Don't let the fee and the photographer's income blind you to the real issue: Why on Earth deny a child a place she earned in a recital because she didn't have some photos made? This studio does not care about the kids' dancing, but it cares about these photos this much? Find a studio that puts dancing first. The junk about the program? Easily fixed,they just put a line in the caption saying, "Not pictured: Sally Smith, a first grader at.... who has danced for X years..." They are more focused on their program than on the show itself and yeah, it steams me.
The photos have nothing to do with your child's hard work learning dances and practicing and turning up for her classes. Nothing. I agree with the person who posted that it gives a strong whiff of the dance studio and the photographer being in cahoots on this photo package and the studio getting cut of this huge sitting fee. There is no, repeat, no reason the studio should REQUIRE a child to have photos made as a condition of participation in a recital intended to demonstrate the child's dance achievements.

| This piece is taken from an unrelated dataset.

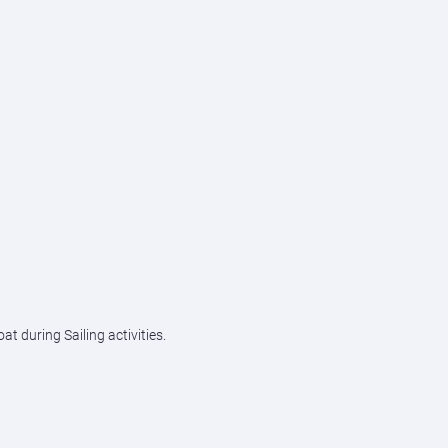
 during Sailing activities.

Basically they're saying that your child's year of work -- and your year of paying tuition, hauling your kid there to dance, etc. -- do not count, but a lousy set of expensive photos does.
Have you asked point blank: "What happens if I say my child is not going to participate in photos? Are you actually intending to stand there on recital day and tell my child, 'You cannot perform'?" Do it. See what the studio director says. I bet no one has ever put the director or owner on the spot like that. They are using the threat of "no photos, no recital" to force people to spend money. They are probably going to be scared if you bring it up because they fear if one parent rebels, more will.

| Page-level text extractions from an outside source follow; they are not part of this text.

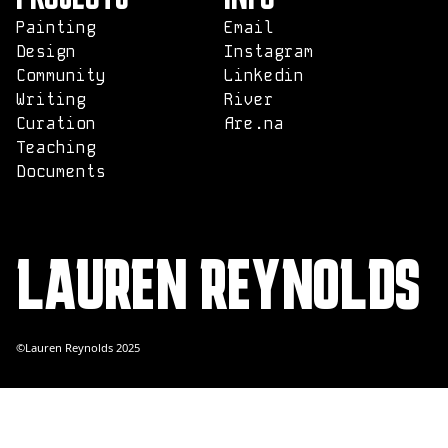
Painting
Email
Design
Instagram
Community
Linkedin
Writing
River
Curation
Are.na
Teaching
Documents
LAUREN REYNOLDS
©Lauren Reynolds 2025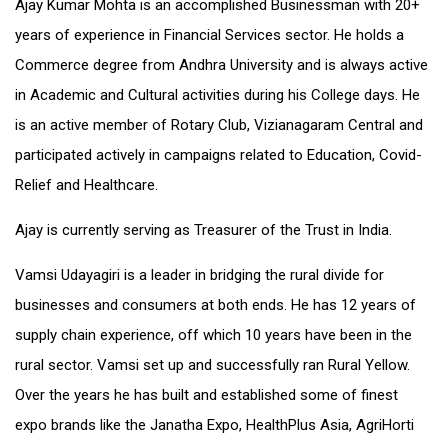
Ajay Kumar Mohta is an accomplished Businessman with 20+
years of experience in Financial Services sector. He holds a
Commerce degree from Andhra University and is always active
in Academic and Cultural activities during his College days. He
is an active member of Rotary Club, Vizianagaram Central and
participated actively in campaigns related to Education, Covid-
Relief and Healthcare.
Ajay is currently serving as Treasurer of the Trust in India.
Vamsi Udayagiri is a leader in bridging the rural divide for
businesses and consumers at both ends. He has 12 years of
supply chain experience, off which 10 years have been in the
rural sector. Vamsi set up and successfully ran Rural Yellow.
Over the years he has built and established some of finest
expo brands like the Janatha Expo, HealthPlus Asia, AgriHorti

Does the studio itself display the photos taken in these sessions? Here's why I ask: My daughter's studio has up years and years worth of great photos from shoots done before their Nutcracker and spring shows--professional shoots, done at the dance school. But the studio says quite clearly that NO one is required to be in these photos, and the studio would never dream of making performance dependent on photos.
And our studio uses photos in its programs as well, but doesn't try to have every child shown and named in every program.
If you dance school's owner says, "Well, we need the photos to put up here" (if they do that) I would just respond that it's not your business to pay for their studio's decoration. Geez.
And the $100 sitting fee, even if you weren't being blackmailed into paying it, is excessive. Our students do not pay a sitting fee at all. We pay a flat fee for each set of photos we want -- kids have multiple parts in some ballets/recitals but we can choose if we want individual photos of our child in just one part, two, three, whatever. We can get individual shots done and we just send in our order with our kid on picture day. We also can buy copies of the group shots, which are the ones the studio uses on its walls. But we're not required to buy a single thing. And a kid whose parents do not purchase any photos? Those kids are still very welcome to turn up and be in the group shots, since those shots go on the studio walls as a record for years to come.
What you describe is simply blackmail. Call them on it. Don't bring up how much the photographer is making. But tell the dance school owner that you question what the relationship is between the photos and the printed program, and the dance studio's ability to teach and desire to show its' students' efforts in a recital.